## EXERCISE REQUIREMENTS
a) Summarize the forum post below about an RCA DLP set in two sentences.
b) List every time window within which the forum post below says RCA promises to return a call.
#### GIVEN PASSAGE ####
# Do DLP HDTV's need a burn-in time?



## Guest (Aug 26, 2006)

Hi all. . .

I've been battling with RCA and their customer No service since before 4th of July.
My original set was a hd50lpw62 that my wife surprised me with at christmas. WOW
what a wife!!!
About the middle of June we started hearing a noise, but let me tell you what was the first BIG Problem

I had a Spider inside the set. It looked HUGE!! So I knew he was habitating on the mirror area...
I used a compressor to blow air at the vents, edges, etc. NO LUCK. I called RCA & they said "
Thats not a covered service issue", well I beg to differ. The local service dept. for RCA did indeed get 
me fixed up tho....THANK YOU!!! that little guy had a fun time spinnin' web everywhere.

Back to the real problem, noise... Oh it just got worse, day by day. Service folks out again, I'm now referred to as the spider set guy( their first in 30 years of repair for a new set he said).
best guess was the fan for the light...2wks later a fan shows up & guess what? 

WRONG GUESS ! !
It was the light engine asm. at barely 6 months bad, 2 more weeks, no part available, no idea when it may or may not be available. Now during all this time I have logged each call on a legal pad and am currently on page 4 front & back dealing with them (RCA). Lo' & behold with enough complaining they were able to ship me a light engine. OF course after the local guys worked for 3 hrs to install it ...

you guessed it, that part was bad too. Start page 5 on the legal pad. Every time I call RCA they will promise to returm a call within a. 24hrs or b. 48 hrs. or even c.72hrs.; to date NO ONE THERE CAN TELL TIME.
#### DATA SEGMENT ####
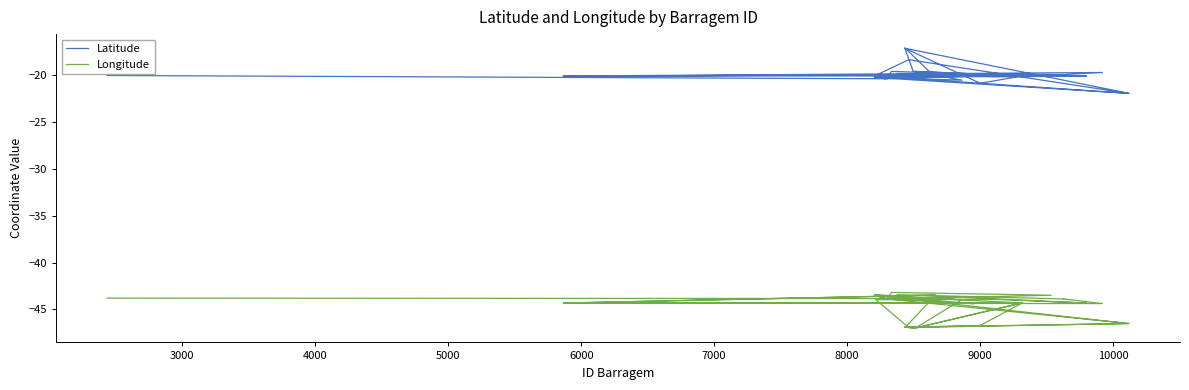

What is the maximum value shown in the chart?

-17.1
####
## OUTPUTS IN ORDER
a) The poster's RCA HD50LPW62 first had a spider living inside it, which RCA said was not a covered service issue, though the local RCA service department got it fixed. A worsening noise then turned out to be a bad light engine assembly rather than the fan first replaced, and the replacement light engine RCA eventually shipped was also bad, while RCA kept missing the callback times it promised.

b)
- 24 hours
- 48 hours
- 72 hours